Plugin Engine - Githubissues

ocrmypdf / OCRmyPDF

OCRmyPDF adds an OCR text layer to scanned PDF files, allowing them to be searched

http://ocrmypdf.readthedocs.io/

Mozilla Public License 2.0

13.54k stars 989 forks source link

Plugin Engine #717

Closed maldag closed 3 years ago

maldag commented 3 years ago

I'm working with this tool for years now and I'm trying to optimize my workflow further more. Is there a way to get the following tasks done:

Extraction of the following keys from the image:
- Date of the paper
- Company sending it (by corporate logo using opencv-template matching or text database)
- Topic of letter if available
- Some letter say ("your key" or "our key") based on database records (which would mostly work when the corresponding company was identified first)
Automatic naming of output files based on extracted information in files like above?

jbarlow83 commented 3 years ago

Generally yes.

The worker processes get copies of the shared job context, but they do not have a way to pass page-level decisions back because ocrmypdf doesn't have need information flowing in that direction. So if, for example, your plugin used filter_ocr_image to process a page image match it to templates, you'd need some external data source to put this in, to allow for the possibility that a different process queries it later. A small database would do the job, or multiprocessing.Manager.

For something like renaming output files I suggest calling ocrmypdf's API in a script, saving the file to a fixed location, and moving it there. That seems easier to me than injecting that logic into ocrmypdf with a plugin.

I can probably add new plugin hooks if you identify a need for them.

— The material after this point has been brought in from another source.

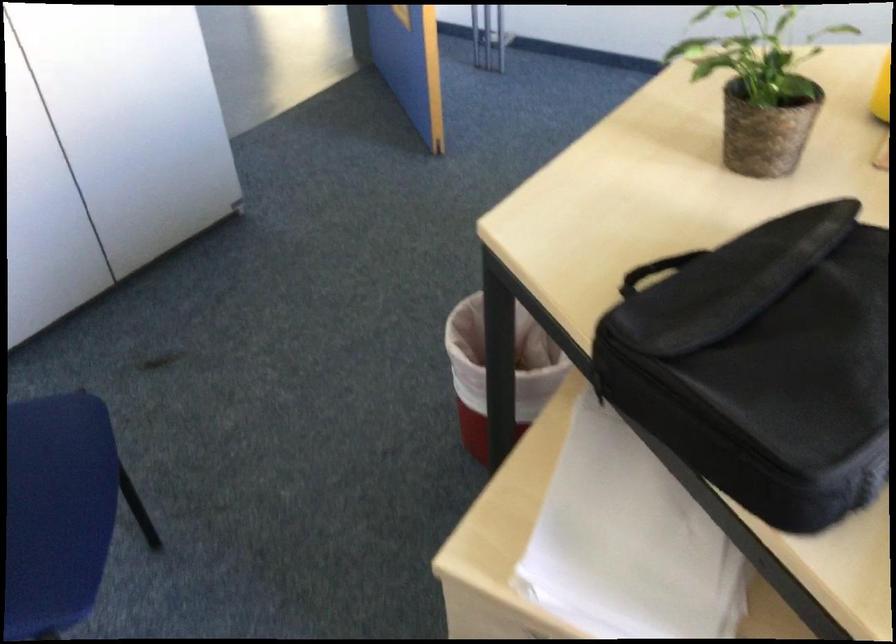
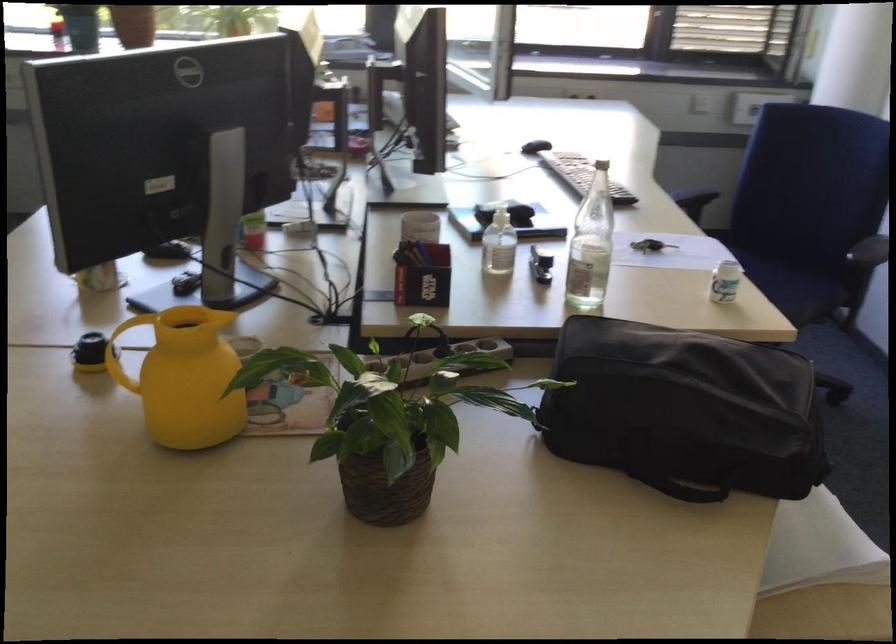
Where in the second image is the point corresponding to point (642, 371) from the first image?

maldag commented 3 years ago

So you'd think it might be better to use a separate python project to do this? Is there any need here for such feature? To me that looks like the logical next step.

jbarlow83 commented 3 years ago

Whether a plugin goes into a separate or is just a standalone script is a question of how you want to organize it.

Is there any need here for such feature?

Which feature are you referring to?

maldag commented 3 years ago

Whether a plugin goes into a separate or is just a standalone script is a question of how you want to organize it.

Is there any need here for such feature?

Which feature are you referring to?

I was thinking about extending this project to a light dms, where information gets extracted from recognized text.

jbarlow83 commented 3 years ago

Have a look at paperless-ng in case it fits.

If you're adding several thousand new lines of code that sounds more like you want to encapsulate it in a project - possibly one that supplies a plugin or two to help get data out.

jbarlow83 commented 3 years ago

I'll close the issue now. If you have further related questions feel free to reopen it.